I was alone in the deep again.

I curled up in the coral, my body shaking. The weight of the ocean pressed against me, but it was nothing compared to the weight in my chest.

"It’s not fair," I whispered. My voice barely carried through the water, thin and fragile.

Seraphina settled beside me, silent. Not rushing me. Not offering empty words. Just waiting.

I swallowed hard. “They were right there,” I choked out. “I saw them. My parents. Just beyond the surface. I almost...” My voice cracked, my claws gripping the sand. “I reached for them, and they were gone.”

Seraphina's golden eyes softened. "Memories can be cruel. The ones we want to hold onto the most slip through our fingers like sand."

I squeezed my eyes shut. “I just want to go home.” 

Seraphina’s voice softened, like the pull of the tide. “No matter how far they travel, no matter how long they are lost, every wave finds its way back to the shore."

Tears blurred my vision. “But what if I don’t?”

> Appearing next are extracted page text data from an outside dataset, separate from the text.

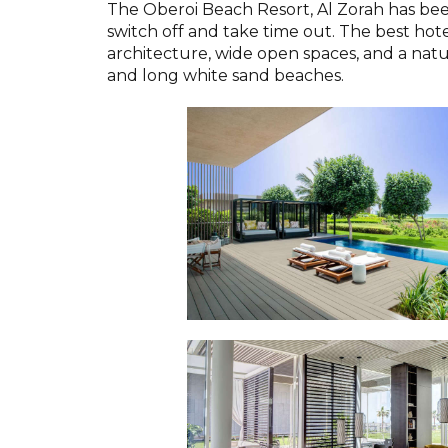
The Oberoi Beach Resort, Al Zorah has be
switch off and take time out. The best hot
architecture, wide open spaces, and a natu
and long white sand beaches.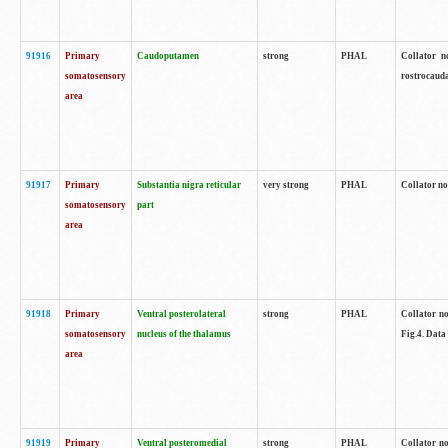
91916
Primary
Caudoputamen
strong
PHAL
Collator n
somatosensory
rostrocauda
area
91917
Primary
Substantia nigra reticular
very strong
PHAL
Collator no
somatosensory
part
area
91918
Primary
Ventral posterolateral
strong
PHAL
Collator no
somatosensory
nucleus of the thalamus
Fig.4. Data
area
91919
Primary
Ventral posteromedial
strong
PHAL
Collator no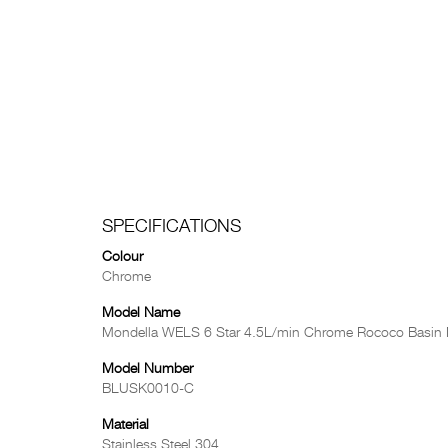
SPECIFICATIONS
Colour
Chrome
Model Name
Mondella WELS 6 Star 4.5L/min Chrome Rococo Basin 
Model Number
BLUSK0010-C
Material
Stainless Steel 304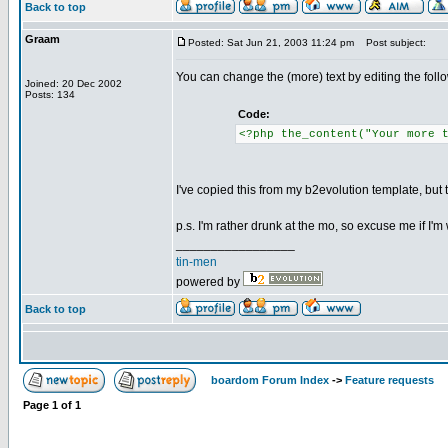
Back to top
Graam
Posted: Sat Jun 21, 2003 11:24 pm
Post subject:
You can change the (more) text by editing the follo
Joined: 20 Dec 2002
Posts: 134
Code:
<?php the_content("Your more 
I've copied this from my b2evolution template, but
p.s. I'm rather drunk at the mo, so excuse me if I'm 
_________________
tin-men
powered by
Back to top
boardom Forum Index
->
Feature requests
Page
1
of
1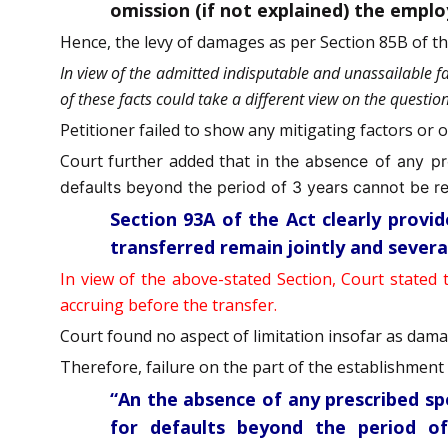
omission (if not explained) the empl
Hence, the levy of damages as per Section 85B of the
In view of the admitted indisputable and unassailable f
of these facts could take a different view on the questi
Petitioner failed to show any mitigating factors or 
Court further added that
in the absence of any pr
defaults beyond the period of 3 years cannot be re
Section 93A of the Act clearly prov
transferred remain jointly and severa
In view of the above-stated Section, Court stated 
accruing before the transfer.
Court found no aspect of limitation insofar as dam
Therefore, failure on the part of the establishment t
“An the absence of any prescribed sp
for defaults beyond the period of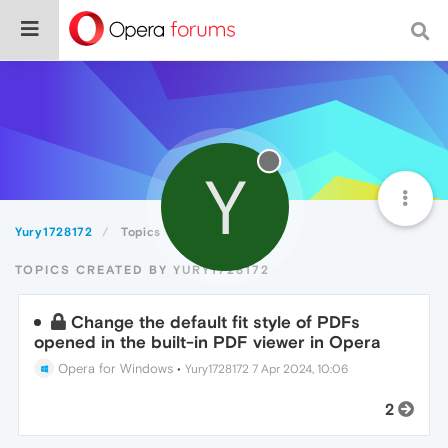
Y
Yury1728172
Topics
TOPICS CREATED BY YURY1728172
Change the default fit style of PDFs
opened in the built-in PDF viewer in Opera
Opera for Windows
•
Yury1728172
7 Apr 2024, 10:06
2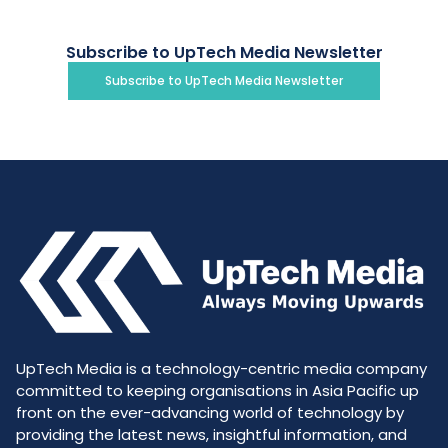
Subscribe to UpTech Media Newsletter
Subscribe to UpTech Media Newsletter
UpTech Media is a technology-centric media company
committed to keeping organisations in Asia Pacific up
front on the ever-advancing world of technology by
providing the latest news, insightful information, and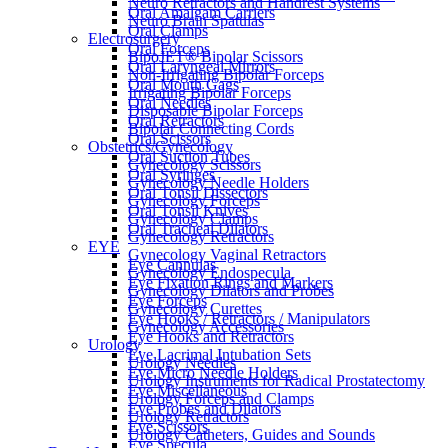
Neuro Retractors and Handrest Systems
Oral Amalgam Carriers
Neuro Brain Spatulas
Oral Clamps
Electrosurgery
Oral Forceps
BipoJET® Bipolar Scissors
Oral Laryngeal Mirrors
Non-Irrigating Bipolar Forceps
Oral Mouth Gags
Irrigating Bipolar Forceps
Oral Needles
Disposable Bipolar Forceps
Oral Retractors
Bipolar Connecting Cords
Oral Scissors
Obstetrics/Gynecology
Oral Suction Tubes
Gynecology Scissors
Oral Syringes
Gynecology Needle Holders
Oral Tonsil Dissectors
Gynecology Forceps
Oral Tonsil Knives
Gynecology Clamps
Oral Tracheal Dilators
Gynecology Retractors
EYE
Gynecology Vaginal Retractors
Eye Cannulas
Gynecology Endospecula
Eye Fixation Rings and Markers
Gynecology Dilators and Probes
Eye Forceps
Gynecology Curettes
Eye Hooks / Retractors / Manipulators
Gynecology Accessories
Eye Hooks and Retractors
Urology
Eye Lacrimal Intubation Sets
Urology Needles
Eye Micro Needle Holders
Urology Instruments for Radical Prostatectomy
Eye Miscellaneous
Urology Forceps and Clamps
Eye Probes and Dilators
Urology Retractors
Eye Scissors
Urology Catheters, Guides and Sounds
Eye Specula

Seraphina was quiet for a long time. Then, she smiled...not a promise, not a certainty, but something warmer.

“Then I will believe for you, until you can.”

A lump formed in my throat. I wanted to thank her, but my voice was gone.

For the first time in a long time I let myself believe.

That night, as the ocean hummed with dreams, my compass began to glow again.

Seraphina sighed. “It’s time, isn’t it?”

I nodded.

She placed something in my paw—a tiny seashell, glowing softly with magic.

“A piece of this place,” she said. “So it will always be with you.”

My throat tightened.

I pressed my paw into the sand and left my SticKit behind.

Magic shimmered around it, anchoring me to this world. A piece of me would stay, even as I left.

The current shifted. The glow of the compass grew stronger.

I turned to Seraphina one last time. “Will I see you again?”

Her smile was sad, but knowing. “The ocean always finds its way home.”

A wave of sadness crashed over me.

The ocean blurred.

And then, I was gone.

I don’t know if the next world will bring me closer to home.

I don’t know if the next world will pull me further away.

But I do know this...

I won’t give up trying.

If you’re reading this, grab your SticKit. Find a moment of stillness. Feel the waves around you.

And wherever you are, take a moment to just breathe.